◆ Written task ◆
Leaving out the images, return the data below exactly as it is written.

◆ Supplied entries ◆
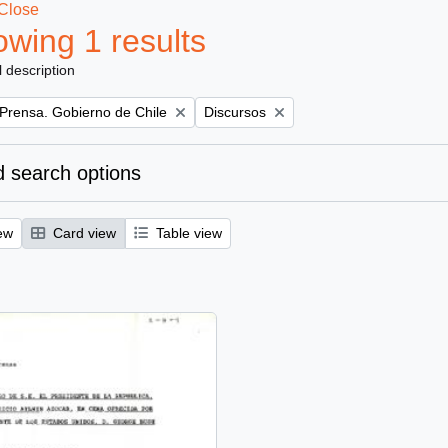
Close
wing 1 results
l description
Remove filter:
 Prensa. Gobierno de Chile
Discursos
 search options
ew
Card view
Table view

◆ Written solution ◆
Close
wing 1 results
l description
Remove filter:
 Prensa. Gobierno de Chile
Discursos
 search options
ew
Card view
Table view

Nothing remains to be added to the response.